The unfortunate thing about identity theft is that it can often go undetected for years, especially if you never have to use your credit to get a new credit card or loan. Early detection of identity theft is key to keep the thieves from doing too much damage to your credit. Though you may not recognize your identity has been stolen until you check your credit report, there are some signs that could tip you off sooner.
Billing statements for credit cards you never applied for
If you get a billing statement for a credit card you don’t remember opening, it may not be the credit card company’s fault. Someone could have applied for a credit card in your name, used your address, and swiped the card from your mailbox before you got a chance to see it.
Your credit card bill doesn’t come at all
Some credit card thieves change the address on your credit card account to keep you from catching on to theft too quickly. Starting February 22, 2010, credit card billing statements should come around the same time each month. Pencil this date on your calendar and check with your card issuer if the due date rolls around and you still haven’t received a billing statement.
Your billing statement includes charges you didn’t make
You don’t have to pay for fraudulent credit card charges that you didn’t make. Instead, you can dispute the charges with your credit card issuer. If you still have the credit card in your possession, you can’t be held liable for any of the charges. It’s a good thing to check your other credit cards too, to make sure they haven’t also been victimized.
Your credit card is unexpectedly declined for being over the limit
If your credit card reaches the credit limit, it could be that your credit card issuer lowered your credit limit without warning you. Or, a thief could have stolen your credit card number and maxed out your card. Check with your credit card issuer to see which is true.

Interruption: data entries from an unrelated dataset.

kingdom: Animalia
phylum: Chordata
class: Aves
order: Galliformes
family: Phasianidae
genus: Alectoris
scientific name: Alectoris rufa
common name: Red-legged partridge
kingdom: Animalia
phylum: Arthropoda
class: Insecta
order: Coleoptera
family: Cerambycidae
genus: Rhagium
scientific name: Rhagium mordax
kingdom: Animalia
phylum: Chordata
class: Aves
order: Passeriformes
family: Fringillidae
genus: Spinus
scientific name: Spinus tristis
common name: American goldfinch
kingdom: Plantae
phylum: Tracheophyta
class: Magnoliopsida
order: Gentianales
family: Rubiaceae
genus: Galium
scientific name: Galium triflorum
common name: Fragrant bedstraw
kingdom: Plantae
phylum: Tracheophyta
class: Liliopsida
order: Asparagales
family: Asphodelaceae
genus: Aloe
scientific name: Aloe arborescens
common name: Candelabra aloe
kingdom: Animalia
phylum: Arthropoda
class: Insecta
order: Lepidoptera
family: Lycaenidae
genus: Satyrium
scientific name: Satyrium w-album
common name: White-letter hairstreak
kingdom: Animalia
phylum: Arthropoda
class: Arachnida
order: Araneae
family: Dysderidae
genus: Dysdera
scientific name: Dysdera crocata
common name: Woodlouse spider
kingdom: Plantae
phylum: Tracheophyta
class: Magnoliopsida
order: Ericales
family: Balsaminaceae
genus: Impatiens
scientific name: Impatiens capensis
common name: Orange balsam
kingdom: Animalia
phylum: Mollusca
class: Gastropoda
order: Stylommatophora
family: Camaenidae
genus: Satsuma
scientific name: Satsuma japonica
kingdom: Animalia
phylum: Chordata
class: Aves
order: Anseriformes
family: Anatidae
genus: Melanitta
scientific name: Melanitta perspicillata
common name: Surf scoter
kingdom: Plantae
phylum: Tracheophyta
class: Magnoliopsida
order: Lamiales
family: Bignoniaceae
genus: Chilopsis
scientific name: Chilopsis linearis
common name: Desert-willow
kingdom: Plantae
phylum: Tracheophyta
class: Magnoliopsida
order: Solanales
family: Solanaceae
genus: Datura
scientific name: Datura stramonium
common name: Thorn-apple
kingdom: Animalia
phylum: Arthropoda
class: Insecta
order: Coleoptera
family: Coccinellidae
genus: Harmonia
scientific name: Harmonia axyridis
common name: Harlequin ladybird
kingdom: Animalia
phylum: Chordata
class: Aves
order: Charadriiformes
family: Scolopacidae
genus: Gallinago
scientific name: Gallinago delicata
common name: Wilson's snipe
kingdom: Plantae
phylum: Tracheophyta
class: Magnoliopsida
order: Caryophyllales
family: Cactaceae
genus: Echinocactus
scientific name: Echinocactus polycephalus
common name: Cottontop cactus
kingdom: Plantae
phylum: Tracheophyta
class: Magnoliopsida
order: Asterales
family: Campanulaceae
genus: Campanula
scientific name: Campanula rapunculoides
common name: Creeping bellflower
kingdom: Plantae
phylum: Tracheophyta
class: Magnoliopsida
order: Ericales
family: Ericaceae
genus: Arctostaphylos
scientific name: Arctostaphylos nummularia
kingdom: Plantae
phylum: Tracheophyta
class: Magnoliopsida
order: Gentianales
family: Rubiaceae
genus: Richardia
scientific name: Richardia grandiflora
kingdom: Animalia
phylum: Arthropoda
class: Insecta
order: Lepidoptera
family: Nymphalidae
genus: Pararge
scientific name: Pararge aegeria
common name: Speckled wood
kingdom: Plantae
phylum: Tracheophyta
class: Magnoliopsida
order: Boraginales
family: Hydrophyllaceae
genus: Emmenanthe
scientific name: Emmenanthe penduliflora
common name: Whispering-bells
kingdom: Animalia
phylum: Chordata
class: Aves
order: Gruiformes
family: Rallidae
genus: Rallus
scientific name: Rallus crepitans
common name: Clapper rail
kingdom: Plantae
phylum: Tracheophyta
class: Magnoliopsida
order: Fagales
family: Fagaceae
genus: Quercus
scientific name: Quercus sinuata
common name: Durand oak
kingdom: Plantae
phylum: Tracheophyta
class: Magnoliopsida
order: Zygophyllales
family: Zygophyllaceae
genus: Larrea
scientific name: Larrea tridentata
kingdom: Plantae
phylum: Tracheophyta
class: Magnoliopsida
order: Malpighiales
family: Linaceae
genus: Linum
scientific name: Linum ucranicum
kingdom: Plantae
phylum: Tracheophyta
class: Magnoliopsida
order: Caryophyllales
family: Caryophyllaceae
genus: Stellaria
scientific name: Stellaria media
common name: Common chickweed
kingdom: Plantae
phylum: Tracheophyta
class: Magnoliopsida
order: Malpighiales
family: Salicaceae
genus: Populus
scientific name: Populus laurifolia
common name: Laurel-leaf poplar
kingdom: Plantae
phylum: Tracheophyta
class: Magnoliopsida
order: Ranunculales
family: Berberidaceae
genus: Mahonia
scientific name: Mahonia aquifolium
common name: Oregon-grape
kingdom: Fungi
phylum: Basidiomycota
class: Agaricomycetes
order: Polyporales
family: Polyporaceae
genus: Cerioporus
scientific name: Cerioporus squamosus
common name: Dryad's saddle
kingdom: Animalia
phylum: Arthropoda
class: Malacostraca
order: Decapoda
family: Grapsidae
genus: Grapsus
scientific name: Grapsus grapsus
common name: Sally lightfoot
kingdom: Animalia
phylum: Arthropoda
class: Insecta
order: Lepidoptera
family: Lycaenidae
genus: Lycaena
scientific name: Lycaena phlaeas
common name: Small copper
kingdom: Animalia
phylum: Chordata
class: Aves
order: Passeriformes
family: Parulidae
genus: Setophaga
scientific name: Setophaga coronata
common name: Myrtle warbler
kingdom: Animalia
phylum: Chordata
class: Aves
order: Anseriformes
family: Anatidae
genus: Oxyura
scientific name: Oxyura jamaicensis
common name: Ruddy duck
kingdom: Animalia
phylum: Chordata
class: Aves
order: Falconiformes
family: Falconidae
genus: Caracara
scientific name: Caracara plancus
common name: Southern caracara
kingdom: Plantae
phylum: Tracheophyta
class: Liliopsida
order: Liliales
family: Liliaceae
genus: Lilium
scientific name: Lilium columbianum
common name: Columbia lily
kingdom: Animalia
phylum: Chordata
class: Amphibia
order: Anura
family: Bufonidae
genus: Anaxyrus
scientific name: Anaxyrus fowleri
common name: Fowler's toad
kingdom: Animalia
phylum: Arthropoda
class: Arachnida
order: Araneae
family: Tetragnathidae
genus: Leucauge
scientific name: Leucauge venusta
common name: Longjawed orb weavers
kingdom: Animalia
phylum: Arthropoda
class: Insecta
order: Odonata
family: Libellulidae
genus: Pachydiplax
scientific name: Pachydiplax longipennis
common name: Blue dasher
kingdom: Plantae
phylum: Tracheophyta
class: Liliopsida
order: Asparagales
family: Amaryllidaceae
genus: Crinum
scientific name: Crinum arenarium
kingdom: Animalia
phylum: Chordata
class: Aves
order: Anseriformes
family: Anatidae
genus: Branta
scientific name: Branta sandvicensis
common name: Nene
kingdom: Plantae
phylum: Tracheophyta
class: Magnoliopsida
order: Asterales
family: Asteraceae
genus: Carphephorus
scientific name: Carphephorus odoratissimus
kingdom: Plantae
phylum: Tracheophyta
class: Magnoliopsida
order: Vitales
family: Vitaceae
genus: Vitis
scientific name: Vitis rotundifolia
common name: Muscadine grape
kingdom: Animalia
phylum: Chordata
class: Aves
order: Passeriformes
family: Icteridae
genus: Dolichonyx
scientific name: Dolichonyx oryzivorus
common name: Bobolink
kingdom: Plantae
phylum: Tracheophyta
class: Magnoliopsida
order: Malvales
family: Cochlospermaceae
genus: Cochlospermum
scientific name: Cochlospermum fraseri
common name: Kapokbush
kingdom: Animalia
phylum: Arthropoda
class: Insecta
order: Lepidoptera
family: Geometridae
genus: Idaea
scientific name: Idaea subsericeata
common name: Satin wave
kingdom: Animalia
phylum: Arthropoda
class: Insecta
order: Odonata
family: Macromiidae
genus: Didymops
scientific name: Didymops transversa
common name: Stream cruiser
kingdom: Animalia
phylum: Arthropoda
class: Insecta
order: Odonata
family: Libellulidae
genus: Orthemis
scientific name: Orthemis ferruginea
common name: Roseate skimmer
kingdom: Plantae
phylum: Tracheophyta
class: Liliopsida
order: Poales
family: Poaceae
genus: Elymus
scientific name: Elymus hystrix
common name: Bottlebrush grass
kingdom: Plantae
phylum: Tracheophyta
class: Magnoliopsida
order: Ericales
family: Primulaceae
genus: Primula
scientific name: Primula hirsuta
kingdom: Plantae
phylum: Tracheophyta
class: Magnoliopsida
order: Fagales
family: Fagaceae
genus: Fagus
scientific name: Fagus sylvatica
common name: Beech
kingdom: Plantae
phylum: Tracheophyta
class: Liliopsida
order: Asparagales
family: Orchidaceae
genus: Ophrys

Calls from debt collectors about accounts that aren’t yours
For many identity theft victims, this is often the first sign. Thieves have opened accounts in your name, neglected to pay the bill, and since the creditor wasn’t getting payment from you, they sent the account to a collection agency. Debt collections for unpaid utilities, cable bills, and cell phone service are also signs of identity theft.
Unexpectedly denied for a credit card or loan
This is probably the worst way to find out your identity has been stolen. Imagine waiting to get approved for a mortgage for your dream home and then getting denied for delinquent debts you didn’t know you had. When you’re turned down for a loan based on information in your credit report, the lender is required to tell you how to get a copy of the report. That way you can see first hand what’s hurting your credit.
Ideally, you want to know about identity theft before it ever reaches your credit report. Use these warnings signs to learn about identity theft and take steps to stop it before it goes further.